Russian Foreign Minister Sergei Lavrov and U.S. Secretary of State Hillary Clinton will try to smooth the tensions between Yerevan and Baku before the UN General Assembly, stated an official representative of the U.S. State Department after the meeting of the two countries’ top diplomats on the sidelines of the Asia-Pacific Economic Cooperation summit in Vladivostok, Russia, last weekend.
The meeting of the UN General Assembly is scheduled for September 18 and it is expected that proposals on Karabakh will be made then. In particular, the OSCE Minsk Group, an international format spearheaded by the US, France and Russia that has for two decades been trying to find a negotiated peace to the conflict, may be declared ineffective. The State Department representative also said that the situation with Ramil Safarov’s extradition makes Armenian-Azerbaijani negotiations meaningless.
Russian expert Stanislav Tarasov believes the United States has decided to establish a status quo in the region and are now trying to oust Russia and Iran from both the Karabakh negotiation process and the region’s economic space.
Apparently, based on this fact Russia is trying to make Armenia finally integrate with it economically. On Tuesday the Armenian parliament ratified an agreement on ‘CIS Free Trade Zone’. Armenia became the fourth country, after Russia, Belarus and Ukraine, to have ratified the agreement that was signed in 2011. Russia strongly demanded that Armenia ratify the document.
Remarkably, skeptical opinions on this document were voiced in the Armenian parliament. But neither the ruling Republican Party of Armenia (RPA), nor experts said that the signing of the agreement means the rejection of European integration. Deputy Parliament Speaker Edward Sharmazanov, of the RPA, when asked about the likelihood of joining the Customs Union (Russia, Belarus and Kazakhstan), said one should not be looking that far now.
At the same time, the European Union’s Special Representative for the South Caucasus Philippe Lefort paid an unannounced visit to Armenia on Tuesday. During his meetings in Yerevan Lefort said that Europe will continue to support Armenia and develop cooperation. And Prime Minister Tigran Sargsyan expressed hope that the agreement on Deep and Comprehensive Trade with the EU will be signed by the end of 2013.

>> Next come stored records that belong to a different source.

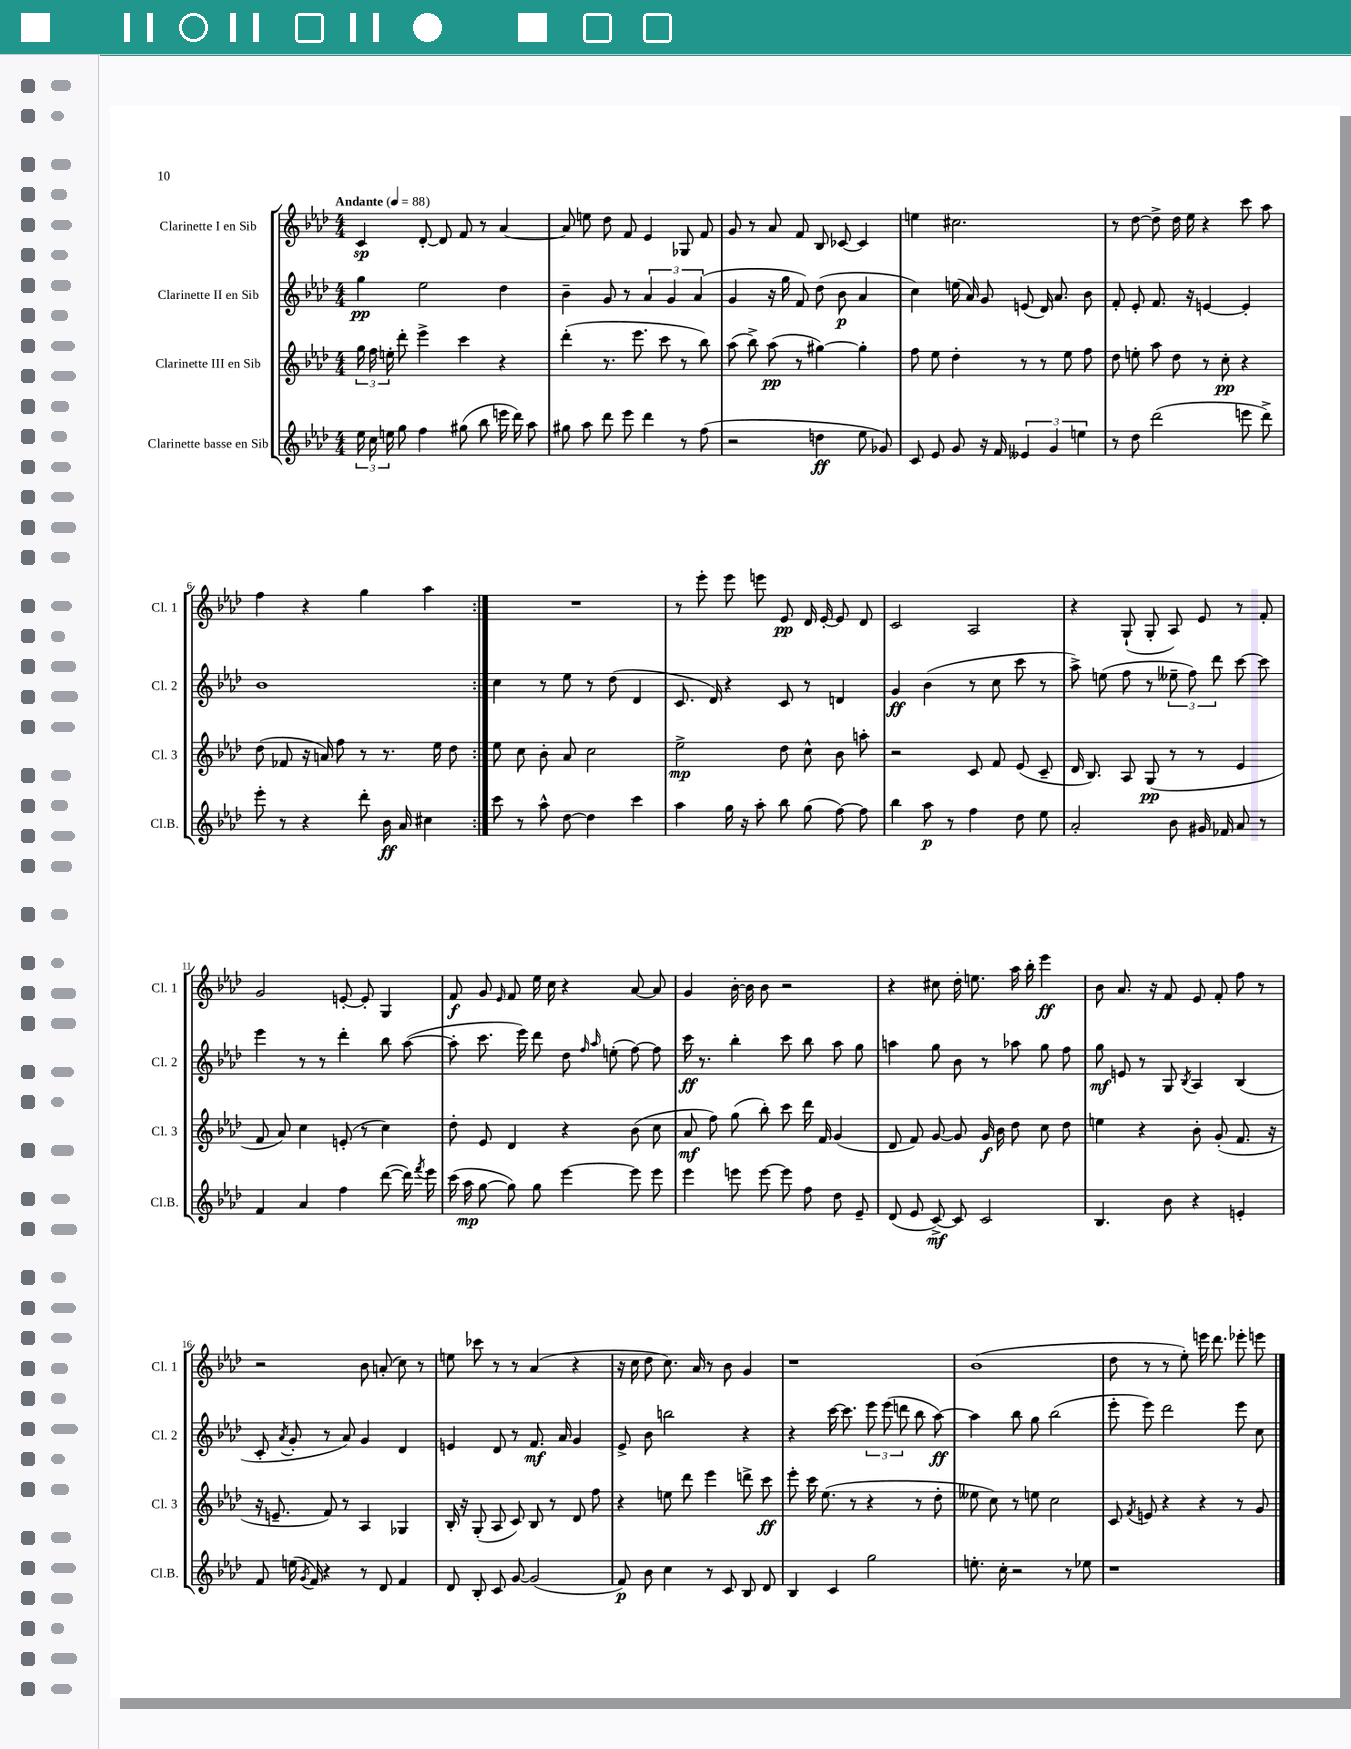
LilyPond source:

<<
\new StaffGroup <<
\new Staff = "s0" \with { instrumentName = "Clarinette I en Sib" shortInstrumentName = "Cl. 1" } {
    \clef treble \key aes \major \numericTimeSignature \time 4/4 \tempo "Andante" 4 = 88
    \autoBeamOff \repeat volta 2 { c'4\sp des'8~-. des'8 f'8 r8 aes'4~ |
    aes'8 e''8 des''8 f'8 ees'4 ges8 f'8 |
    g'8 r8 aes'8 f'8 bes8 ces'8~ ces'4 |
    e''4 cis''2. |
    r8 des''8~ des''8-> des''16 ees''16 r4 c'''8 aes''8 |
    f''4 r4 g''4 aes''4 | }
    R1 |
    r8 ees'''8-. ees'''8 e'''8 ees'8\pp des'16 ees'16~-. ees'8 des'8 |
    c'2 aes2 |
    r4 g8-!( g8-. aes8) ees'8 r8 f'8-. |
    g'2 e'8~-. e'8-. g4 |
    f'8\f g'8 \grace { ees'16 } f'8 ees''16 c''16 r4 aes'8~ aes'8 |
    g'4 bes'16~-. bes'16 bes'8 r2 |
    r4 cis''8 des''16-. e''8. aes''16 bes''16-. ees'''4\ff |
    bes'8 aes'8. r16 f'8 ees'8 f'8-. f''8 r8 |
    r2 bes'8 a'8-.( c''8) r8 |
    e''8 ces'''8 r8 r8 aes'4( r4 |
    r16 c''16 des''8 c''8.) aes'16 r8 bes'8 g'4 |
    r1 |
    bes'1( |
    des''8 r8 r8 ees''8-.) e'''16 des'''8. ees'''8-. e'''8 \bar "|." |
}
\new Staff = "s1" \with { instrumentName = "Clarinette II en Sib" shortInstrumentName = "Cl. 2" } {
    \clef treble \key aes \major \numericTimeSignature \time 4/4
    \autoBeamOff \repeat volta 2 { g''4\pp ees''2 des''4 |
    bes'4-- g'8 r8 \tuplet 3/2 { aes'4 g'4 aes'4( } |
    g'4 r16 g''16 f'8) des''8( bes'8\p aes'4 |
    c''4) e''16( aes'16) g'8 e'8( des'16) aes'8. bes'8 |
    f'8-. ees'8-. f'8. r16 e'4~ e'4-. |
    bes'1 | }
    c''4 r8 ees''8 r8 des''8( des'4 |
    c'8. des'16) r4 c'8 r8 d'4 |
    g'4\ff bes'4( r8 c''8 c'''8 r8 |
    aes''8->) e''8( f''8 r8 \tuplet 3/2 { eeses''8-- f''8) des'''8 } c'''8~ c'''8 |
    ees'''4 r8 r8 des'''4-. bes''8 aes''8~( |
    aes''8-. c'''8. ees'''16) des'''8 des''8 \grace { f''16 aes''16 } e''8-.( f''8~) f''8 |
    c'''16\ff r8. bes''4-. c'''8 bes''8 aes''8 g''8 |
    a''4 g''8 bes'8 r8 aes''8 g''8 f''8 |
    g''8\mf e'8 r8 g8 \acciaccatura { bes8 } aes4 bes4( |
    c'8-. \acciaccatura { aes'8 } g'8-. r8 aes'8) g'4 des'4 |
    e'4 des'8 r8 f'8.\mf aes'16 g'4 |
    ees'8-> bes'8 b''2 r4 |
    r4 c'''16~ c'''8. \tuplet 3/2 { ees'''8 ees'''8( d'''8 } bes''8 aes''8~\ff) |
    aes''4 bes''8 g''8 bes''2( |
    ees'''8-. ees'''8) des'''2 ees'''8 c''8 \bar "|." |
}
\new Staff = "s2" \with { instrumentName = "Clarinette III en Sib" shortInstrumentName = "Cl. 3" } {
    \clef treble \key aes \major \numericTimeSignature \time 4/4
    \autoBeamOff \repeat volta 2 { \tuplet 3/2 { g''16 f''16 e''16-. } des'''8-. ees'''4-> c'''4 r4 |
    des'''4-.( r8. ees'''8. c'''8 r8 bes''8) |
    aes''8( bes''8->) aes''8\pp( r8 gis''4~) gis''4-. |
    f''8 ees''8 des''4-. r8 r8 ees''8 f''8 |
    des''8 e''8-. aes''8 des''8 r8 c''8-.\pp r4 |
    des''8( fes'8 r16 a'16) f''8 r8 r8. ees''16 des''8 | }
    ees''8 c''8 bes'8-. aes'8 c''2 |
    ees''2->\mp des''8 c''8-^ bes'8 a''8-. |
    r2 c'8 f'8 ees'8( c'8-- |
    des'16 bes8.) aes8 g8\pp( r8 r8 ees'4 |
    f'8 aes'8) c''4 e'8-.( r8 c''4) |
    des''8-. ees'8 des'4 r4 bes'8( c''8 |
    aes'8\mf f''8) g''8( bes''8-.) c'''8 des'''16 f'16 g'4( |
    des'8 f'8) g'8~ g'8 g'16\f bes'16 des''8 c''8 des''8 |
    e''4 r4 bes'8-. g'8-.( f'8. r16 |
    r16 e'8.-- f'8) r8 aes4 ges4 |
    bes16-. r16 g8-.( aes8 c'8) bes8 r8 des'8 f''8 |
    r4 e''8 des'''8 ees'''4 d'''8-> c'''8\ff |
    ees'''8-. c'''16 ees''8.( r8 r4 r8 des''8-. |
    eeses''8 c''8) r8 e''8 c''2 |
    c'8 \acciaccatura { f'8 } e'8 r4 r4 r8 g'8 \bar "|." |
}
\new Staff = "s3" \with { instrumentName = "Clarinette basse en Sib" shortInstrumentName = "Cl.B." } {
    \clef treble \key aes \major \numericTimeSignature \time 4/4
    \autoBeamOff \repeat volta 2 { \tuplet 3/2 { ees''16 c''16 e''16 } g''8 f''4 gis''8( bes''8 e'''16 des'''16) aes''8 |
    gis''8 aes''8 des'''8 ees'''8 des'''4 r8 f''8( |
    r2 d''4\ff ees''8 ges'8) |
    c'8 ees'8 g'8 r16 f'16 \tuplet 3/2 { eeses'4 g'4 e''4 } |
    r8 des''8 des'''2( e'''8 des'''8->) |
    ees'''8-. r8 r4 des'''8-. bes'16\ff aes'16 cis''4 | }
    c'''8 r8 aes''8-^ des''8~ des''4 c'''4 |
    aes''4 g''16 r16 aes''8-. bes''8 g''8( f''8~) f''8 |
    bes''4 aes''8\p r8 f''4 des''8 ees''8 |
    aes'2-. bes'8 gis'16 fes'16 aes'8 r8 |
    f'4 aes'4 f''4 des'''8~( des'''16) \acciaccatura { f'''8 } ees'''16 |
    c'''16( aes''16\mp g''8~ g''8) g''8 ees'''4~ ees'''8 ees'''8 |
    ees'''4 e'''8 e'''8~ e'''8 f''8 des''8 ees'8-- |
    des'8( ees'8 c'8~->\mf) c'8 c'2 |
    bes4. bes'8 r4 e'4-. |
    f'8 e''16( \acciaccatura { g'8 } f'16) r4 r8 des'8 f'4 |
    des'8 bes8-. c'8 g'8~ g'2( |
    f'8\p) bes'8 c''4 r8 c'8 bes8 des'8 |
    bes4 c'4 g''2 |
    e''8.-. c''16-. r2 r8 ees''8 |
    r1 \bar "|." |
}
>>
>>
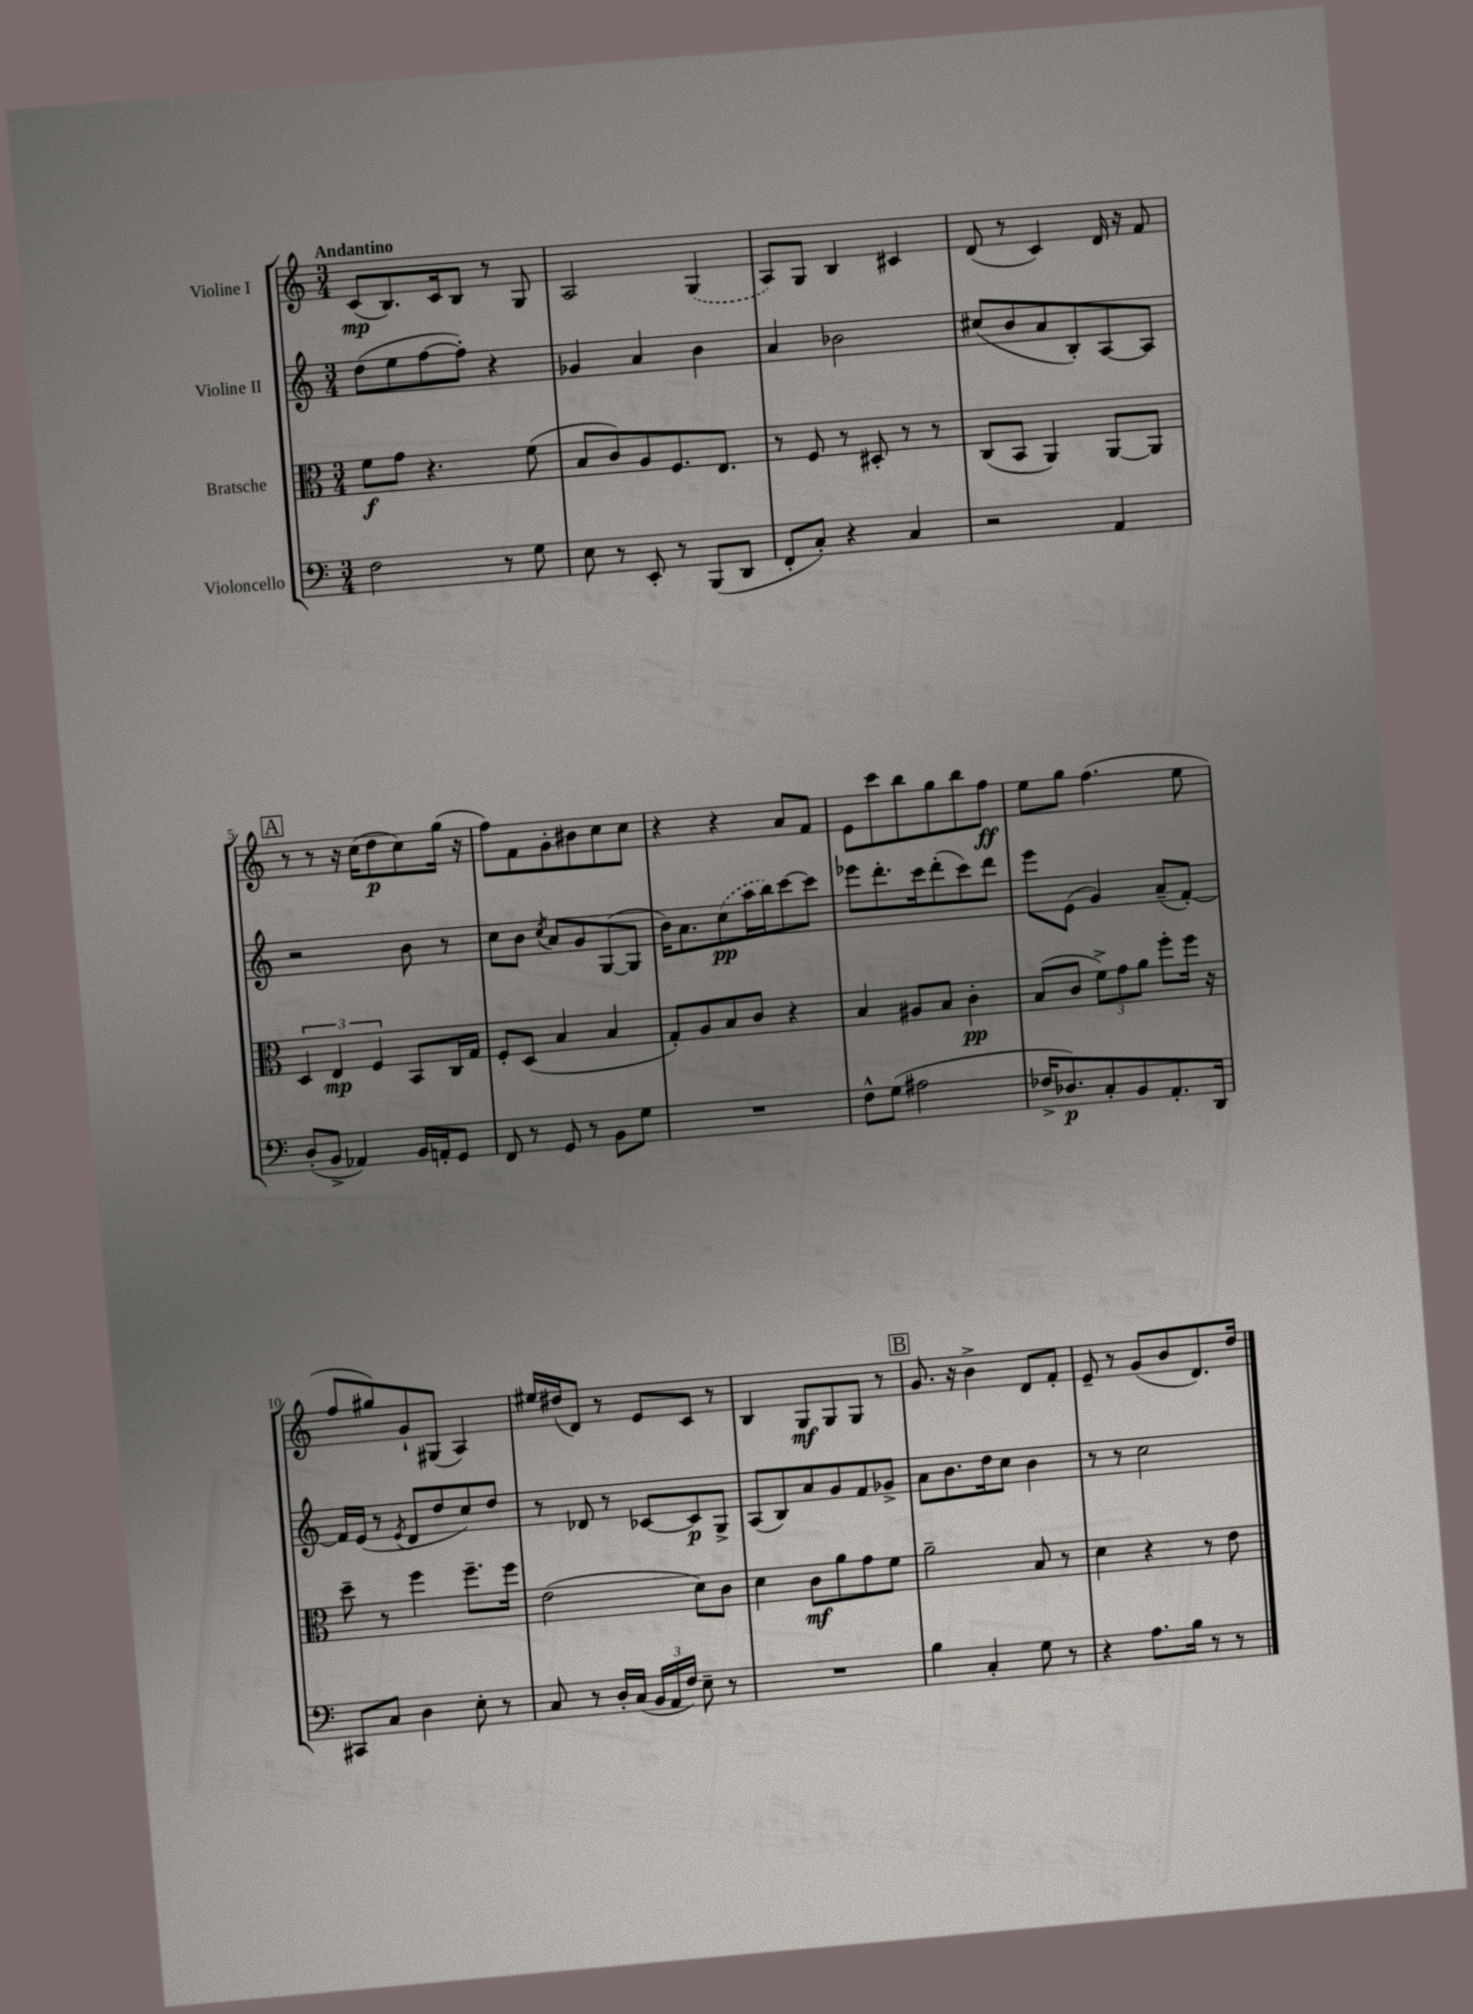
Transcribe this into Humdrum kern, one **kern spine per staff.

**kern	**kern	**kern	**kern
*staff4	*staff3	*staff2	*staff1
*clefF4	*clefC3	*clefG2	*clefG2
*k[]	*k[]	*k[]	*k[]
*M3/4	*M3/4	*M3/4	*M3/4
2F	8f	(8dd	(8c
.	8g	8ee	8.B)
.	4.r	[8ff	.
.	.	.	16c
.	.	8ff'])	8B
8r	.	4r	8r
8G	(8f	.	8G
=	=	=	=
8E	8B	4g-	2A
8r	8c)	.	.
8EE'	8A	4a	.
8r	8.F	.	.
(8BBB	.	4b	(4G
.	8.E	.	.
8DD	.	.	.
=	=	=	=
8FF'	8r	4a	8A)
8C')	8F	.	8G
4r	8r	2b-	4B
.	8D#'	.	.
4C	8r	.	4c#
.	8r	.	.
=	=	=	=
2r	(8C	(8cc#	(8d
.	8BB	8b	8r
.	4AA)	8a	4c)
.	.	8B')	.
4AA	[8AA	[8A	16d
.	.	.	16r
.	8AA]	8A]	8f
=	=	=	=
(8D'	6D	2r	8r
8BB^	.	.	8r
.	6E	.	.
4AA-)	.	.	16r
.	.	.	(16cc
.	6F	.	.
.	.	.	8dd
16BB	8BB	8b	8cc)
16AA'	.	.	.
8GG	16C	8r	(16gg
.	16G	.	16r
=	=	=	=
8FF	8F'	8cc	8ff)
8r	(8D	8b	8f
.	.	8qcc	.
8GG	4B	8a	8g'
8r	.	8g	8b#
8BB	4B	([8G	8cc
8G	.	8G]	8cc
=	=	=	=
2.r	8G')	16b)	4r
.	.	8.a	.
.	8A	.	.
.	8B	(8cc	4r
.	8c	16aa	.
.	.	16bb)	.
.	4r	[8ccc	8a
.	.	8ccc]	8f
=	=	=	=
8F^^	4B	8eee-	8e
(8G	.	8.ddd'	8ccc
2A#	8A#	.	8bb
.	.	16ccc	.
.	8B	(8ddd'	8gg
.	4c'	8ccc)	8bb
.	.	8ddd	8ff
=	=	=	=
16F-^	(8B	8eee	8ee
8.D-)	.	.	.
.	8c	(8e	8gg
8C'	12f^)	4g)	(4.ff
.	12g	.	.
8BB	.	.	.
.	12a	.	.
8.AA'	8ff'	(8a~	.
.	16ff	[8f')	8ee
16DD	16r	.	.
=	=	=	=
8CC#	8dd~	16f]	8ff
.	.	(16e	.
8C	8r	8r	8gg#)
.	.	8qe	.
4D	4ff	8d	8g`
.	.	8dd	(8G#
8E'	8.ff~	8cc)	4A)
8r	.	8dd	.
.	16ff	.	.
=	=	=	=
8C	(2e	8r	16ee#
.	.	.	(16dd#
8r	.	8d-	8d)
16D'	.	8r	8r
(16C	.	.	.
24BB	.	[8c-	8e
24AA	.	.	.
24F)	.	.	.
8E~	8d)	8c-]	8c
8r	8c	8G^	8r
=	=	=	=
2.r	4d	(8A	4B
.	.	8B)	.
.	8c	8a	8G
.	8a	8g	8G
.	8g	8f	8G
.	8f	8g-^	8r
=	=	=	=
4B	2a~	8a	8.g
.	.	8.b	.
.	.	.	16r
4C'	.	.	4b^
.	.	16dd	.
.	.	8cc	.
8G	8B	4b	8d
8r	8r	.	8f'
=	=	=	=
4r	4d	8r	8e~
.	.	8r	8r
8.A	4r	2cc	(8g
.	.	.	8b
16B	.	.	.
8r	8r	.	8.d)
8r	8e	.	.
.	.	.	16dd
==	==	==	==
*-	*-	*-	*-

This caused a convulsive reaction from Russia. Russian Ambassador to Armenia Vyacheslav Kovalenko suddenly made tough comments through the press, saying that Russia is a guarantor of Armenia’s security, economic stability and even its national identity.
“After the collapse of the Soviet Union with the help of Russia Armenia managed to retain many of its large enterprises that today are the backbone of Armenia’s national economy: natural gas distribution, mining companies. Our companies work here in almost all spheres, ensuring the Armenian budget, employing thousands of people,” said the ambassador in an interview with Novosti-Armenia. What the Russian ambassador did not mention, however, is the fact that all of these companies had been taken over by Russia and that Russia established de-facto monopolies in these spheres, dictating prices and quality to Armenia.
Meanwhile, Armenia is expanding its cooperation with the West not only in the economic field, but also in the security domain.
In 2013, Yerevan plans to continue its mission in Afghanistan as part of NATO’s ISAF, said Defense Minister Seyran Ohanyan on Tuesday during a meeting with Commander of the German Armed Forces Operations Command, Lieutenant General Rainer Glatz. The Armenian peacekeeping contingent has been operating in Afghanistan under German command. The fact that NATO is ready to expand its relations with Armenia was also underscored during a recent visit to Yerevan by the Alliance’s Secretary-General Anders Fogh Rasmussen.